Balkenhohl setzte auf einen einfachen Fällungsprozess, um die MOF-Katalysatoren aus ihren Ausgangsstoffen – Metallsalzen und organischen Substanzen – zu erzeugen. Auf geeigneten Metallunterlagen bilden sich bei diesem Verfahren direkt aus der Lösung dünne, gleichmäßige MOF-Schichten. Eine andere Methode, mit der das Team experimentiert, ist die Synthese per Mikrowelle. Dabei wird die Ausgangsmischung mit einem Lösungsmittel in einer Mikrowelle erhitzt, was die Reaktionsdauer auf 15 Minuten reduziert – bedeutend kürzer als im Autoklaven. Wark und Balkenhohl haben ein Patent für dieses Verfahren.

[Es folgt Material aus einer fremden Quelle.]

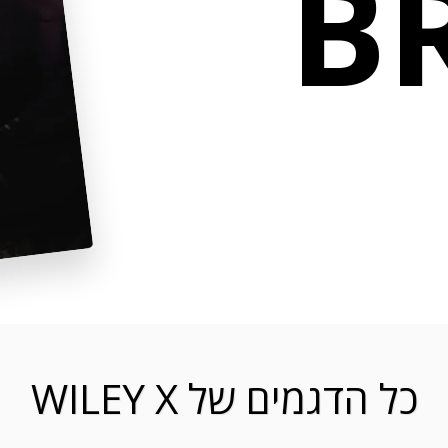
B
כל הדגמים של WILEY X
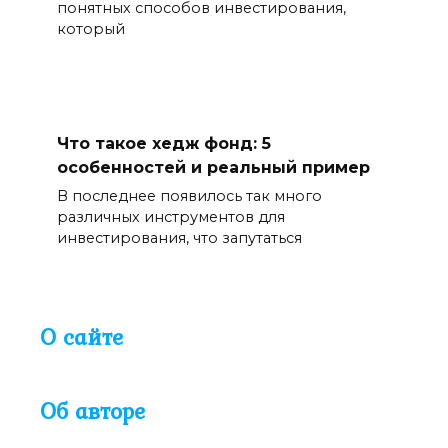
понятных способов инвестирования,
который
Что такое хедж фонд: 5
особенностей и реальный пример
В последнее появилось так много
различных инструментов для
инвестирования, что запутаться
О сайте
Об авторе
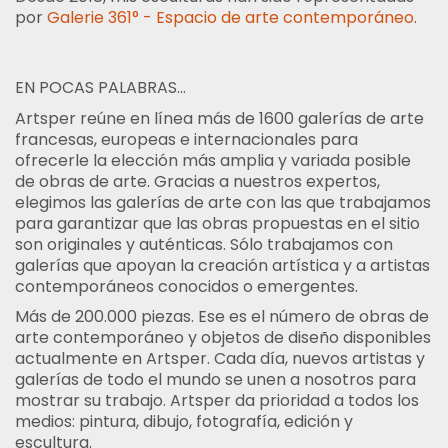
por
Galerie 361° - Espacio de arte contemporáneo
.
EN POCAS PALABRAS...
Artsper reúne en línea más de 1600 galerías de arte
francesas, europeas e internacionales para
ofrecerle la elección más amplia y variada posible
de obras de arte. Gracias a nuestros expertos,
elegimos las galerías de arte con las que trabajamos
para garantizar que las obras propuestas en el sitio
son originales y auténticas. Sólo trabajamos con
galerías que apoyan la creación artística y a artistas
contemporáneos conocidos o emergentes.
Más de 200.000 piezas. Ese es el número de obras de
arte contemporáneo y objetos de diseño disponibles
actualmente en Artsper. Cada día, nuevos artistas y
galerías de todo el mundo se unen a nosotros para
mostrar su trabajo. Artsper da prioridad a todos los
medios: pintura, dibujo, fotografía, edición y
escultura.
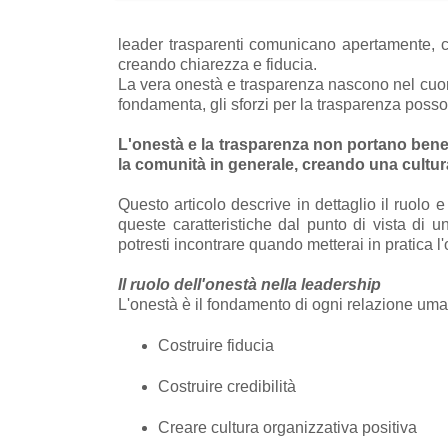
leader trasparenti comunicano apertamente, cond
creando chiarezza e fiducia.
La vera onestà e trasparenza nascono nel cuore 
fondamenta, gli sforzi per la trasparenza posson
L'onestà e la trasparenza non portano benefi
la comunità in generale, creando una cultura
Questo articolo descrive in dettaglio il ruolo 
queste caratteristiche dal punto di vista di 
potresti incontrare quando metterai in pratica l
Il ruolo dell'onestà nella leadership
L'onestà è il fondamento di ogni relazione uman
Costruire fiducia
Costruire credibilità
Creare cultura organizzativa positiva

In ihrer aktuellen Forschung im Landesgraduiertenkolleg widmen sich die Doktorandinnen Jasmin Schmeling und Laura Gronewold der Aufgabe, Katalysatoren zu finden, die Ammoniak in seine Bestandteile aufspalten und dabei Wasserstoff gewinnen. „Die Reaktion ist im Prinzip die gleiche wie bei der Spaltung von Wasser“, betont Wark.
Sowohl für die Elektrolyse von Ammoniak als auch für die von Wasser untersuchen die Forschenden, welche Synthesestrategie am effektivsten ist, um wichtige Größen wie die Porosität oder die Stabilität der Verbindung zu steuern. Diese Untersuchungen seien kein leichtes Unterfangen, berichtet Wark. Denn obwohl MOF-Gerüstverbindungen selbst einen kristallinen Aufbau haben, sind die eigentlichen Katalysatoren aus Metalloxiden weniger geordnet, manchmal sogar amorph, ähnlich wie Glas. Das erschwere die Charakterisierung der Substanzen, zudem sei es eine Herausforderung, Struktur und Zusammensetzung zuverlässig zu reproduzieren.

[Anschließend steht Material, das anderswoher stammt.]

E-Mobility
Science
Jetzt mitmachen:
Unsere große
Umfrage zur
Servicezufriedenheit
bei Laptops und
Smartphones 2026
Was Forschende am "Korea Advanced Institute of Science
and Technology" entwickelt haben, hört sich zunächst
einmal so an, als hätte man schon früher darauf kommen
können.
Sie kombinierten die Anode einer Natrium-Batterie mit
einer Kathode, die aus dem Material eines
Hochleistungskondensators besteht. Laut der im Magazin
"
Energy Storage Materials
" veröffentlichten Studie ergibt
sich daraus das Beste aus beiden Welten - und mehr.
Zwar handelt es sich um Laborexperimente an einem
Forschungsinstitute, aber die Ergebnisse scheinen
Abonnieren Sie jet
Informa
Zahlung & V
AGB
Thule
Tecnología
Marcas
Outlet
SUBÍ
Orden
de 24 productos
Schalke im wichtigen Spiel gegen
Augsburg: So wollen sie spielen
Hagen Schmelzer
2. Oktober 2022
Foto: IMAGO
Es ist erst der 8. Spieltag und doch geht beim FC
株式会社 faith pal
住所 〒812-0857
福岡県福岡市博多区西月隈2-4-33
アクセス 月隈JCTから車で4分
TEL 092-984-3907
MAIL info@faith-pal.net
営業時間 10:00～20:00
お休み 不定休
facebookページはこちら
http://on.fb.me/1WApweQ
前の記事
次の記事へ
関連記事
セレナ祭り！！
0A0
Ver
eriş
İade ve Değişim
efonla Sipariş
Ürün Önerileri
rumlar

Das Team hat indessen bereits herausgefunden, dass sich Beimischungen von Ionen des Metalls Mangan stabilisierend auf die Katalysatoren auswirken. „Bei der Katalyse kämpft man immer damit, dass die aktivsten Zustände auch die instabilsten sind“, berichtet Wark. Die entscheidende Aufgabe sei es nun, weitere stabile Katalysatoren zu finden – und die im kleinen Maßstab im Labor erzielten Erfolge auf eine industrielle Nutzung im großen Rahmen zu übertragen. Wark ist überzeugt: „Metallorganische Katalysatoren sind ein spannendes Gebiet, auf dem sich noch sehr viel tun wird.“
Dieser Text ist zuerst in der Februar-Ausgabe der Hochschulzeitung UNI-INFO erschienen.